Hi Steve, I stripped it all out and tested the Buhler motor. It only works intermittently. Most times I have to push the worm thing and then it starts up. I'm not sure how to access the insides and if anything will break or unwind if I open it up. 


Looking on the net it appears the motors cost a fair bit and, as the engine is quite old, and I'm not collecting them - I only want a loco that looks like a steam type of train but is strong and supposedly bullet proof, I may just look at getting another second hand LGB loco.

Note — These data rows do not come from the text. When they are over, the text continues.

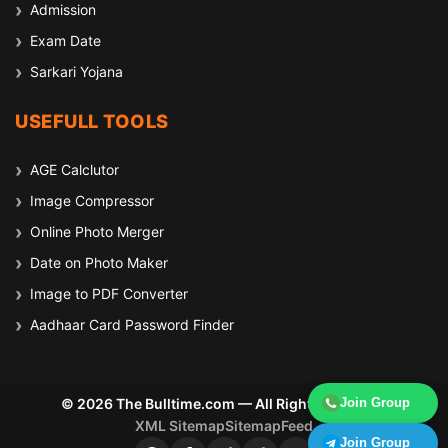
Admission
Exam Date
Sarkari Yojana
USEFULL TOOLS
AGE Calclutor
Image Compressor
Online Photo Merger
Date on Photo Maker
Image to PDF Converter
Aadhaar Card Password Finder
© 2026 The Bulltime.com — All Rights Reserved
Join Group
XML Sitemap
Sitemap
Feed
Join Group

The other thing that worries me is that I did put the motor block back together (with the wheels properly quartered) but the wheels were then very hard to turn when they got to a certain position. If I install a new motor it may be for nothing if I've stuffed something up somewhere else.


----------



## Spule 4 (Jan 2, 2008)

Unfortunately these days, the motors are cheaper than another used loco. IMO, I would get a motor and be happy. The quartering can take work and the advantage of a new-NEW motor is no ball bearings.


----------



## Sedda (Oct 19, 2009)

Hey guys. Thanks for all the help. I finally stripped the loco down and then found a web site where it explains how to clean the motor. I will list the web site below (if that's allowed).

Anyway, I cleaned it up best I could several times but it was still only working intermittently. I took the motor out to try again and then accidentally dropped the motor.







Luckily it didn't land on one of the ends. I tried it again and, HEY PRESTO, the motor is working now every time power is applied and not intermittently.









I then put it all back together again continually testing it until it was all back in one piece. 

I'm crossing my fingers that it will continue to work but, at least, it's working for now.









The funny thing is I actually bid on two locos on ebay but didn't win either. 

The site I found about pulling the motor apart and cleaning it is: http://www.gscalecentral.co.uk/f/m163076.aspx


----------



## smcgill (Jan 2, 2008)

Now you know why some mechanics have all those hammers! 
Lucky you. 
Sean


----------